[Document images with source code]
*-*-*
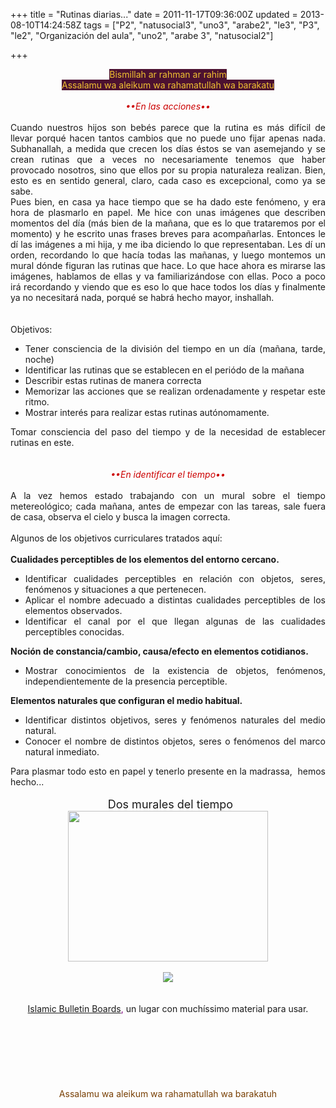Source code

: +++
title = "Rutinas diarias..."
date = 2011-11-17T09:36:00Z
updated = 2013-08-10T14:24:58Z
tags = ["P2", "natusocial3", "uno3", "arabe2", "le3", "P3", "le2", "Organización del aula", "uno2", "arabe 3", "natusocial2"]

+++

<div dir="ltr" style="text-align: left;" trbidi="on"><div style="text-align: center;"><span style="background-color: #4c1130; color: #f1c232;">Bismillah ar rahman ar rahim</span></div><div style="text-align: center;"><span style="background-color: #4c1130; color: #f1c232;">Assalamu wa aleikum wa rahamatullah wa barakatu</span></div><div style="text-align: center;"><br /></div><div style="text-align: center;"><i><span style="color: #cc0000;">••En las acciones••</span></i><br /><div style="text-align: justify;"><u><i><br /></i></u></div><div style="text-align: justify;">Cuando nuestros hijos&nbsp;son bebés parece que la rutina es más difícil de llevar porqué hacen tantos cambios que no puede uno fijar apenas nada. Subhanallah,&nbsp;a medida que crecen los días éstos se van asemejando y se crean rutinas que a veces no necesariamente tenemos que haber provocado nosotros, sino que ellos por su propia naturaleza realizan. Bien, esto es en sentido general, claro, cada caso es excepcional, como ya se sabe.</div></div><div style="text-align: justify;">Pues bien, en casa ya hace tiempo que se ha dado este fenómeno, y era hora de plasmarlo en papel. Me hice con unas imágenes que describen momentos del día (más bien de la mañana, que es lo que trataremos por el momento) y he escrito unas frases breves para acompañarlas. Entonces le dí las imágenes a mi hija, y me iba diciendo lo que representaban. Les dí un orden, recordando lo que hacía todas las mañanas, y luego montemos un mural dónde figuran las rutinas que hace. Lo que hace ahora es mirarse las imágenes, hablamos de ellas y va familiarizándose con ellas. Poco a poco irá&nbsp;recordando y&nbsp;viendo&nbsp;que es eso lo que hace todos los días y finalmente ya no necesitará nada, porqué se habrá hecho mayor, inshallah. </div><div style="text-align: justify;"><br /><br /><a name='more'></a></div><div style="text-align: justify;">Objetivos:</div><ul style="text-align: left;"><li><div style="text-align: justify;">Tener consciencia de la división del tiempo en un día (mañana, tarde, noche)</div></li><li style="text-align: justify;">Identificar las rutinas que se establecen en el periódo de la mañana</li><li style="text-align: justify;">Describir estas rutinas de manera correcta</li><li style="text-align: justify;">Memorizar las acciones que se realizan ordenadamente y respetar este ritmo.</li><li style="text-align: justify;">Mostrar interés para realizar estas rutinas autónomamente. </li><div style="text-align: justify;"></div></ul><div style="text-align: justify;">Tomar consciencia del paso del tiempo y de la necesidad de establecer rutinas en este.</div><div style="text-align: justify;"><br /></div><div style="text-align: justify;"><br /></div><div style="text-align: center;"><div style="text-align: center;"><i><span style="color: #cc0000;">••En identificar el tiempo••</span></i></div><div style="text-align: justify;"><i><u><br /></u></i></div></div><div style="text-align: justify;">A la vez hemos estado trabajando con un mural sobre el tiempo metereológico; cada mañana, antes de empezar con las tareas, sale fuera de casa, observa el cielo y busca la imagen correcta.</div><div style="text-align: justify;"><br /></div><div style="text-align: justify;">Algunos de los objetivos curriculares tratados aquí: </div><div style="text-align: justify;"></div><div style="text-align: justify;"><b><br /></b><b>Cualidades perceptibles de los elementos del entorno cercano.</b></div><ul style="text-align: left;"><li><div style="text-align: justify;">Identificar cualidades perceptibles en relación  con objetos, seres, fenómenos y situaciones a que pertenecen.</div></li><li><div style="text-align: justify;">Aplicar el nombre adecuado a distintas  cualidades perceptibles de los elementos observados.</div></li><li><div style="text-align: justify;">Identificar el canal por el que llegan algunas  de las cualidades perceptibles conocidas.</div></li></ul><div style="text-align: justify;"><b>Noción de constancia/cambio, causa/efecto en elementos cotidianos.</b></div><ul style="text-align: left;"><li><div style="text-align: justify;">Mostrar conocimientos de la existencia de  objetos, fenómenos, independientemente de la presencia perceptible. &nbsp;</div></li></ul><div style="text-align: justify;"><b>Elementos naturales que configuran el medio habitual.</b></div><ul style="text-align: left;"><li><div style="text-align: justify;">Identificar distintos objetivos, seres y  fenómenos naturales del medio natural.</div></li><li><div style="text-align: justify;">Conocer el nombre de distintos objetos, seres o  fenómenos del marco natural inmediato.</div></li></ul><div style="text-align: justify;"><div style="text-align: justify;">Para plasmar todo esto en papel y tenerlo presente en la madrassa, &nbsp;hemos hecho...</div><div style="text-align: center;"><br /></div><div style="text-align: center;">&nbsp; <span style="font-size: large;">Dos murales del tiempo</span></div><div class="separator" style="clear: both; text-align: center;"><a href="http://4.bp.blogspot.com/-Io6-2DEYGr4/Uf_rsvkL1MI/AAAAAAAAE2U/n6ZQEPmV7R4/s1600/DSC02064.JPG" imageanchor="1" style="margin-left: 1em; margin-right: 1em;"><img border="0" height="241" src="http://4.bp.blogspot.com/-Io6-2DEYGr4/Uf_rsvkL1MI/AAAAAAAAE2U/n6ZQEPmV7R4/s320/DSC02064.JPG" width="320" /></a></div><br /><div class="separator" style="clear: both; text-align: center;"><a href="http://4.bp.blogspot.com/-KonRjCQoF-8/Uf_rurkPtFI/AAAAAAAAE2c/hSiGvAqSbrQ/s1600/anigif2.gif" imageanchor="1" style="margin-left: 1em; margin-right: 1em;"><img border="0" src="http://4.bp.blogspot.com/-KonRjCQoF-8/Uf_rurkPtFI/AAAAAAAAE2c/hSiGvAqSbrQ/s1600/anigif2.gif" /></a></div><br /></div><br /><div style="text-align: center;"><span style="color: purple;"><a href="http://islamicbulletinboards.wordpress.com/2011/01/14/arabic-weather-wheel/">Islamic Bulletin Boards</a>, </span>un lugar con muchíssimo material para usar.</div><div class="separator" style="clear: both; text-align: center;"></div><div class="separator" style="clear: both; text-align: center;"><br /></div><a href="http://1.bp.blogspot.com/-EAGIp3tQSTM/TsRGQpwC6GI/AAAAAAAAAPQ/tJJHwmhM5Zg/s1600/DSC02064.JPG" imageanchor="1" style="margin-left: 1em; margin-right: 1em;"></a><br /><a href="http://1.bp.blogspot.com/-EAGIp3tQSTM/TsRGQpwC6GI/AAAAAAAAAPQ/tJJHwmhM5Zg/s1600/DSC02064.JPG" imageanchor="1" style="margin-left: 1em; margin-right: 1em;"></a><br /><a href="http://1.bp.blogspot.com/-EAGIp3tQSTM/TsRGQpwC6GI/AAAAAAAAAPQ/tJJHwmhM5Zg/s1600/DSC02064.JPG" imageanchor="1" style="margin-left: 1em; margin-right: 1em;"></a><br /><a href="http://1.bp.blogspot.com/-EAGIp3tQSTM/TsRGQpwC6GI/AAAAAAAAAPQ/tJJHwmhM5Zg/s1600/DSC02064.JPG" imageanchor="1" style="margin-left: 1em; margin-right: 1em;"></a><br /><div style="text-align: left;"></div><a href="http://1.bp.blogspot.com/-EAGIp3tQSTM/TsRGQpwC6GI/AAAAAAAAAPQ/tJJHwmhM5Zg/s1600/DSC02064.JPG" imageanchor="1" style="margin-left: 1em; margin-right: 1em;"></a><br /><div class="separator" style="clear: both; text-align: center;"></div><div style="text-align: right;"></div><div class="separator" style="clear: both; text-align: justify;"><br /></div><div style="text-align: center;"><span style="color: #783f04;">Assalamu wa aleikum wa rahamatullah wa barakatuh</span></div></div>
*-*-*
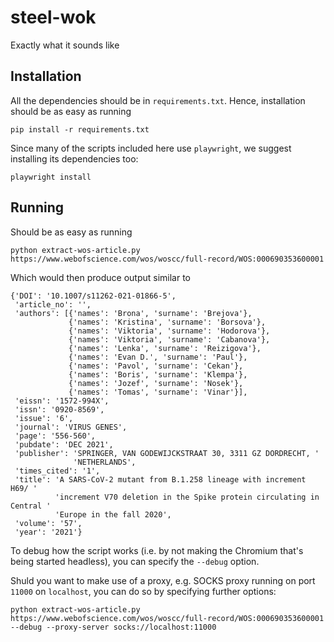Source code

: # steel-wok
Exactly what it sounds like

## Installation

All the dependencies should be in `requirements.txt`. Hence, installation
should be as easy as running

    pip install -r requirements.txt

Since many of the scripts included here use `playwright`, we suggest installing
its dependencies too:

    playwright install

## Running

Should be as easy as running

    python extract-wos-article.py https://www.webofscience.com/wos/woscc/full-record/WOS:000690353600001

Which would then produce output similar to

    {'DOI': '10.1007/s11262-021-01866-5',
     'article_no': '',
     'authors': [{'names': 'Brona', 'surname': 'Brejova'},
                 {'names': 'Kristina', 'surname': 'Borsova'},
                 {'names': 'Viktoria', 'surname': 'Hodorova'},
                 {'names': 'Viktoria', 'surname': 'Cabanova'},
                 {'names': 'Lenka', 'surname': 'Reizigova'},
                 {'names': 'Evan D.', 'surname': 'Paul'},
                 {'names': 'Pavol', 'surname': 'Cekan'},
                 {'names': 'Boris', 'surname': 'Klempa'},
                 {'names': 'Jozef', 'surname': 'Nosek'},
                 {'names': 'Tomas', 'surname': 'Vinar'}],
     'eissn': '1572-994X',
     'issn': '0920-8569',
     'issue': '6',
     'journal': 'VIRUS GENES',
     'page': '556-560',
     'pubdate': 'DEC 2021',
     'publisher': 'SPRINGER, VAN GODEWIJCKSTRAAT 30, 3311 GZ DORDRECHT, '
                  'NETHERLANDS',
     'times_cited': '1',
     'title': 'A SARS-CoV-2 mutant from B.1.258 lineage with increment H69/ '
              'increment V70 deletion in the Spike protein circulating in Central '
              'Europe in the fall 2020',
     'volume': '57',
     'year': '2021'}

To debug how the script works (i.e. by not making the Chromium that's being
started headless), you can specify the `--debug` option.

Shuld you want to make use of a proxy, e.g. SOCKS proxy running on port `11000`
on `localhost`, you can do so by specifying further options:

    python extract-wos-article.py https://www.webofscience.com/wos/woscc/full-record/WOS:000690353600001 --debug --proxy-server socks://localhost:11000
*-*-*
■ **What is expected**
Of all the entries above, repeat only the lines from the line that has "GZ DORDRECHT, '" to the line that has "--debug --proxy-server socks://localhost:11000", both lines included, exactly.

■ **Solution for this problem**
     'publisher': 'SPRINGER, VAN GODEWIJCKSTRAAT 30, 3311 GZ DORDRECHT, '
                  'NETHERLANDS',
     'times_cited': '1',
     'title': 'A SARS-CoV-2 mutant from B.1.258 lineage with increment H69/ '
              'increment V70 deletion in the Spike protein circulating in Central '
              'Europe in the fall 2020',
     'volume': '57',
     'year': '2021'}

To debug how the script works (i.e. by not making the Chromium that's being
started headless), you can specify the `--debug` option.

Shuld you want to make use of a proxy, e.g. SOCKS proxy running on port `11000`
on `localhost`, you can do so by specifying further options:

    python extract-wos-article.py https://www.webofscience.com/wos/woscc/full-record/WOS:000690353600001 --debug --proxy-server socks://localhost:11000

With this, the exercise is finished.